As an implementation science study, measures will also assess differences in outcomes that might be associated with characteristics of the parent coaches, clinics, and communities involved.
“We are testing the effectiveness of the adapted intervention, and simultaneously learning about barriers and facilitators to real world implementation," Studts said. "This approach will facilitate rapid translation from research to practice for the underserved population of deaf and hard of hearing children.”
She and Bush attribute the successful longevity of their collaboration to a “total commitment” to team science.
“The way we’re approaching team science, even the way we write grants, is purposeful and strategic to benefit the whole team, not just one individual," Bush said. "We share a commitment to excellence and a belief that a team is critical, especially as it relates to complicated issues with children and research involving vulnerable populations. You really need to work with lot of different kind of people to inform what you do and inspire you to do new things.”
They also acknowledge UK funding mechanisms that supported preliminary research critical to their successful R01 grant, including the Center for Clinical and Translational Science (CCTS) KL2 Program (where Studts and Bush first began their cross-college collaboration, as KL2 Scholars), two CCTS early career pilot grants, and the Value of Innovation to Implementation Program (VI2P) from the Center for Health Services Research.

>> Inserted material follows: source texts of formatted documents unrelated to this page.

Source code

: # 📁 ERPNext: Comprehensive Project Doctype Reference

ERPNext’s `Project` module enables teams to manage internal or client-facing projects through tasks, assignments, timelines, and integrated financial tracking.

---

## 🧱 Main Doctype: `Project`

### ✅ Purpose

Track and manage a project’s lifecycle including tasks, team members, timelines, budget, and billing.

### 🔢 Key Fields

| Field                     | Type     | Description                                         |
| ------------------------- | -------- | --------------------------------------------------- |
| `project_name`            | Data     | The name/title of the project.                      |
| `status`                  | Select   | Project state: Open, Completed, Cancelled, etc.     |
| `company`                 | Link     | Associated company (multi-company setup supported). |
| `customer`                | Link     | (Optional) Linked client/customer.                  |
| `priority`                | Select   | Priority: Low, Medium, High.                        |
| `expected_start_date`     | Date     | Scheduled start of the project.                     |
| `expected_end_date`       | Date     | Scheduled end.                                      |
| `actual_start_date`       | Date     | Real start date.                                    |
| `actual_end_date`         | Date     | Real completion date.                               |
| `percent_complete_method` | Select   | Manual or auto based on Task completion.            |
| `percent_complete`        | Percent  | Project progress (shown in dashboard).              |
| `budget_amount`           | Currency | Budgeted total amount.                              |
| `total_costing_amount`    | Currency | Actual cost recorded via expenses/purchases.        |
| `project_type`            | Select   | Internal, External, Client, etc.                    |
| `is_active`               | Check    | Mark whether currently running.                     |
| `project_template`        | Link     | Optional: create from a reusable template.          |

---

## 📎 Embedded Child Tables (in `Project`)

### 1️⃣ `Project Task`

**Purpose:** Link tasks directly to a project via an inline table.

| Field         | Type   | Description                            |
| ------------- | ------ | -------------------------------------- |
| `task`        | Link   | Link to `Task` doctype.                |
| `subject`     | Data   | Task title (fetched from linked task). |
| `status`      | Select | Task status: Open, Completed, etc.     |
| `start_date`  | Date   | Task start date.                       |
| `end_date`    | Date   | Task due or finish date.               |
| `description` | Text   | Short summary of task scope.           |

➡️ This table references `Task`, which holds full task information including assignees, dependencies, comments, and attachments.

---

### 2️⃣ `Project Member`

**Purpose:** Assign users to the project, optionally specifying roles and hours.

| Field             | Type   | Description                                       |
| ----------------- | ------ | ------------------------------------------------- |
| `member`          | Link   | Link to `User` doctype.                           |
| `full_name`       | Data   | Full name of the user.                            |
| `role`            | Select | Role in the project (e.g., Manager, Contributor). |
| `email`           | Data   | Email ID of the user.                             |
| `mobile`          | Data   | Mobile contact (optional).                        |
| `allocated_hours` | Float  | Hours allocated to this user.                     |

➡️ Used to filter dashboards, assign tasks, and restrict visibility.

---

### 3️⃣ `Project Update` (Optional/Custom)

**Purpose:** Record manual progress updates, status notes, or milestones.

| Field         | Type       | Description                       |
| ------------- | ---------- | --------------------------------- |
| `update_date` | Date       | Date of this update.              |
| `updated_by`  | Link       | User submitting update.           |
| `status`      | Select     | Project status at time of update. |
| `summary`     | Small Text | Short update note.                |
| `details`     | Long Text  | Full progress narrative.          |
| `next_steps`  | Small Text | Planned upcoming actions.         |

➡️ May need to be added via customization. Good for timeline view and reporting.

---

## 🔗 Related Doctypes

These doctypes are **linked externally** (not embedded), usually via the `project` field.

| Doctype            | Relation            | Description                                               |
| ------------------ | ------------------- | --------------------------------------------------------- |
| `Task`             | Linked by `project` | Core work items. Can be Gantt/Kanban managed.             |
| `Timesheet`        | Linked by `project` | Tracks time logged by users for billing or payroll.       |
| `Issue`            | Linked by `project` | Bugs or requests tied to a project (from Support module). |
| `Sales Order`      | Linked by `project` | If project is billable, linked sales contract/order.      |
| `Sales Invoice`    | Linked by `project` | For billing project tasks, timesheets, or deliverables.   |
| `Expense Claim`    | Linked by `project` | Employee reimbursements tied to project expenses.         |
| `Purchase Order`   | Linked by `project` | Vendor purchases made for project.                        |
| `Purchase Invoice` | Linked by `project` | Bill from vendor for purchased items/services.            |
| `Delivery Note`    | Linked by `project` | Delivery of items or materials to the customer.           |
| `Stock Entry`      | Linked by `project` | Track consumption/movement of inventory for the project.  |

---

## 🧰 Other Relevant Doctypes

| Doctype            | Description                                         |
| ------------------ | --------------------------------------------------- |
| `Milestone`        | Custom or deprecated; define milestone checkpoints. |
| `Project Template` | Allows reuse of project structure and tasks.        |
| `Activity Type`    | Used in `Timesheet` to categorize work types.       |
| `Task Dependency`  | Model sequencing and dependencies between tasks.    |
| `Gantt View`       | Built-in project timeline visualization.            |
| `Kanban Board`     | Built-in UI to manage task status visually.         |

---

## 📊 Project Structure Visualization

“The CCTS and VI2P support here at UK set us up perfectly to develop this project and compete successfully for NIH funding,” Studts said.
“Tina Studts and Matt Bush illustrate the finest aspects of team science,” said Dr. Philip Kern, director of the CCTS. “They come from very different disciplines but discovered true synergy in their efforts to better understand the behavioral problems that occur in hearing impaired children. They have formed an outstanding multidisciplinary team which will have an enormous impact on the future of children with hearing loss. I am very happy that the CCTS was able to help catalyze the efforts of these talented researchers.”
With six years of collaboration behind them and five years of the new R01 project ahead of them, Studts, Bush, and their colleagues remain steadfast in their mission of helping children with hearing loss improve both short- and long-term life outcomes, and to engage the whole family in their wellness.
“These kids are often neglected, ignored and marginalized in the educational system and sometimes in the hearing healthcare system," Bush said. "If we can be a source of strength and support for these families and help them address both hearing loss and behavior—that’s what moves us forward.”